* [Request] Your answer should consist of each line below that includes the word "application".

==============================

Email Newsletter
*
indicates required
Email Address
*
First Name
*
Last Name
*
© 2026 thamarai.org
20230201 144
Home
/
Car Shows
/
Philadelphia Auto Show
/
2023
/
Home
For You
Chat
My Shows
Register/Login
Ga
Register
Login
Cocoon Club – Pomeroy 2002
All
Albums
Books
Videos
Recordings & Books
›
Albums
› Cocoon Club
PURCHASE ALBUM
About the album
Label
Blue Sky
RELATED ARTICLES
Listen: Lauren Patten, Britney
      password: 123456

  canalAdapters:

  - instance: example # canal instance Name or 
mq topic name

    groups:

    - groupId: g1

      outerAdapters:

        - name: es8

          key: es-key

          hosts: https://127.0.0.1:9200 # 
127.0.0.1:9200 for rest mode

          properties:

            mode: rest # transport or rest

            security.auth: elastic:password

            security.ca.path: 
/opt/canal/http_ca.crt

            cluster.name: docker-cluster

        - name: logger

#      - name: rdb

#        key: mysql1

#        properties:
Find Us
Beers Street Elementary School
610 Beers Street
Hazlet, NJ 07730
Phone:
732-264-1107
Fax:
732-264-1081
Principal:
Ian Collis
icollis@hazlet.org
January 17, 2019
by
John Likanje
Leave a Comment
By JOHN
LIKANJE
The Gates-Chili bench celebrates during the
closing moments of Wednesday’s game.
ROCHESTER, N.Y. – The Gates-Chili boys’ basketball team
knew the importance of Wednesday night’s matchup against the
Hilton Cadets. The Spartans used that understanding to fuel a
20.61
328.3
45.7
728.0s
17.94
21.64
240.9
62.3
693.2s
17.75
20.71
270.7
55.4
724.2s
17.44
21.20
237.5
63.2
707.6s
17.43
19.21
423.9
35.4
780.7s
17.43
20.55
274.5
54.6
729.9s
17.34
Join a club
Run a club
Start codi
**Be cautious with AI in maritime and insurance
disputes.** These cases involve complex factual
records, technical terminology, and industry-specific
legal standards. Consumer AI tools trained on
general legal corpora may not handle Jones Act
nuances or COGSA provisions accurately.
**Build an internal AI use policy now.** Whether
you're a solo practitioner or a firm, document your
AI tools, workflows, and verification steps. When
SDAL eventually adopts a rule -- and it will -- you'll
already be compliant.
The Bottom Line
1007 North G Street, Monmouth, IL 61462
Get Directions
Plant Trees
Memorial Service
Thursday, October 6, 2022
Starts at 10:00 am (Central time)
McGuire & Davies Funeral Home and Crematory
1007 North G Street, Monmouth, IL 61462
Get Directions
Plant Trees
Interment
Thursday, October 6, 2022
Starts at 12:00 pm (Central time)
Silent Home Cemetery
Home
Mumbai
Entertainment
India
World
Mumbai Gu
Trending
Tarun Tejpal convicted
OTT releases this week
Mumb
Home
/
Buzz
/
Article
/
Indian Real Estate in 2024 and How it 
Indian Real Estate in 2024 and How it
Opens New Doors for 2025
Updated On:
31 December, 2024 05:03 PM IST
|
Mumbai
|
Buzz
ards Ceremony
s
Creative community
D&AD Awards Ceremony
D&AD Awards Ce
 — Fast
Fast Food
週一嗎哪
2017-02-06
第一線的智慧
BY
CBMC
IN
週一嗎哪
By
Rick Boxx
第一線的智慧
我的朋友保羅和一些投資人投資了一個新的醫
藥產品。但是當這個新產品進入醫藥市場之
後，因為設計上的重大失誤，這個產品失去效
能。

==============================

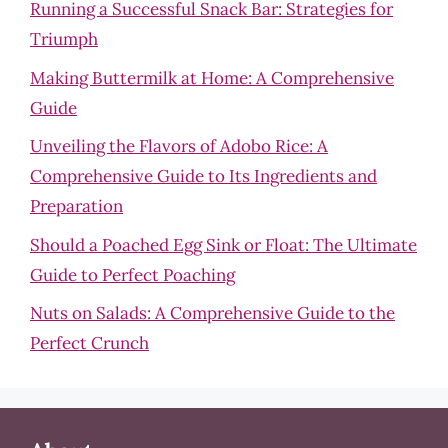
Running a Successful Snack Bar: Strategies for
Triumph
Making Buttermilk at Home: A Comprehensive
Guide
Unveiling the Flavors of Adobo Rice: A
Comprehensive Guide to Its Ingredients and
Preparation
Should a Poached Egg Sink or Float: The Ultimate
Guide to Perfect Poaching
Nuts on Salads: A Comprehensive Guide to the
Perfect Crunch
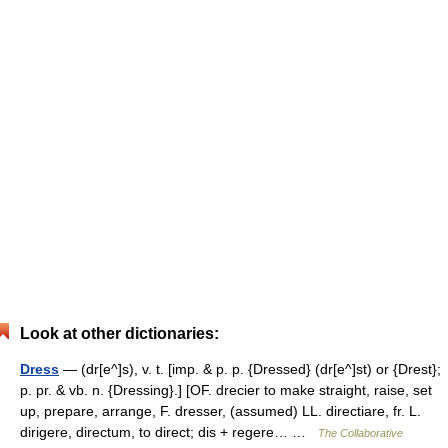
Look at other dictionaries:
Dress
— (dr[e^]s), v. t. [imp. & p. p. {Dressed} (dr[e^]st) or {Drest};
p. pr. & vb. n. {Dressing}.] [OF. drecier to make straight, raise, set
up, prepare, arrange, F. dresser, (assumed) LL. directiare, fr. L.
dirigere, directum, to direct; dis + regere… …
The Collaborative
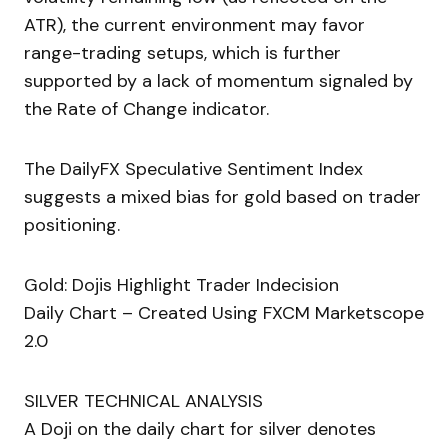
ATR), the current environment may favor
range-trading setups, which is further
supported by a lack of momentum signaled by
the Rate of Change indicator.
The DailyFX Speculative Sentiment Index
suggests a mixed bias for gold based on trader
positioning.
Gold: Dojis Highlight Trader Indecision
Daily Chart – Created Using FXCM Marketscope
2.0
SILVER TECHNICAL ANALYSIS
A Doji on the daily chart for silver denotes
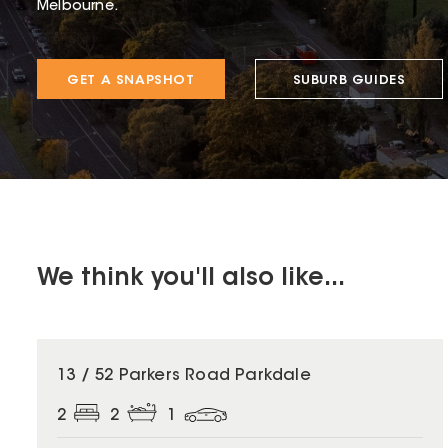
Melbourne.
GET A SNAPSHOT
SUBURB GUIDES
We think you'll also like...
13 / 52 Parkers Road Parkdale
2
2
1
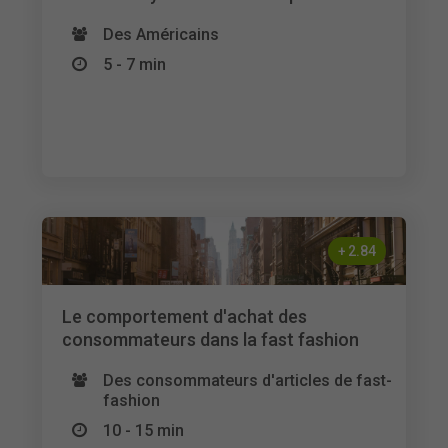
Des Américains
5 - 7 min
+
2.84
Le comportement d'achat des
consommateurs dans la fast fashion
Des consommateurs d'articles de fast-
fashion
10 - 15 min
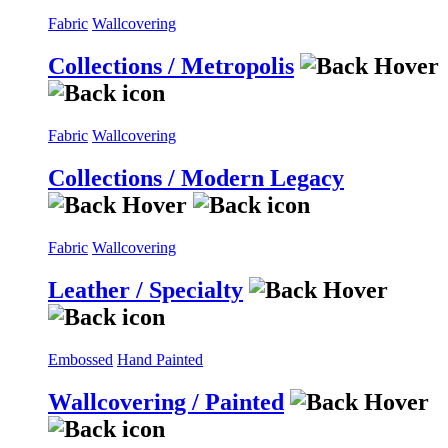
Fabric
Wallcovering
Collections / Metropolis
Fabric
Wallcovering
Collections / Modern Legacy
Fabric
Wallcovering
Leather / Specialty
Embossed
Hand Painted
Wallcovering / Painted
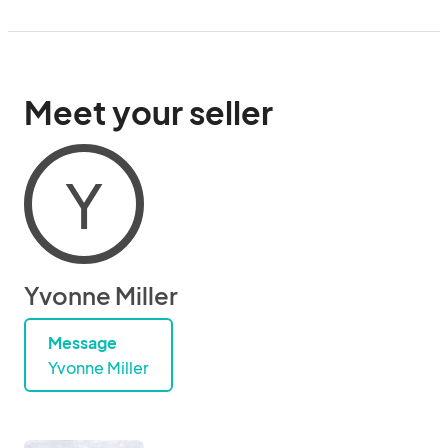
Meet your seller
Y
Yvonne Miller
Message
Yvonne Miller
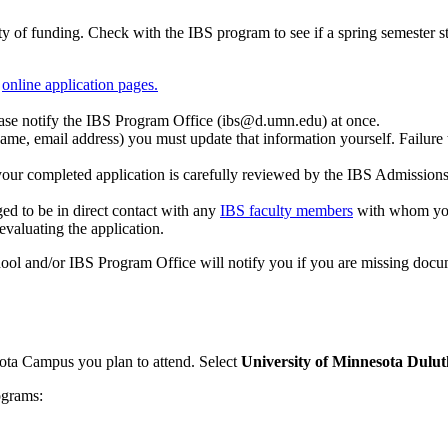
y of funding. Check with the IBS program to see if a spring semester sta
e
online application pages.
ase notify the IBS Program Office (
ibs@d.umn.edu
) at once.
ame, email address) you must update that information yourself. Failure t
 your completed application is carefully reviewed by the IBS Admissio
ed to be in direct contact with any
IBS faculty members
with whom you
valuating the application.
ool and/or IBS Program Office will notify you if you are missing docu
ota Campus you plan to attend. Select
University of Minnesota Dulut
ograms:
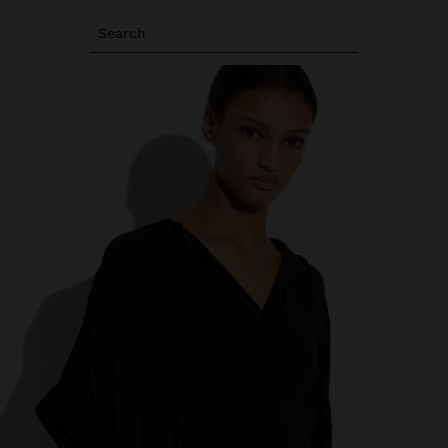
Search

==============================

* [Problem solution]
online application pages.
 your completed application is carefully reviewed by the IBS Admissio
valuating the application.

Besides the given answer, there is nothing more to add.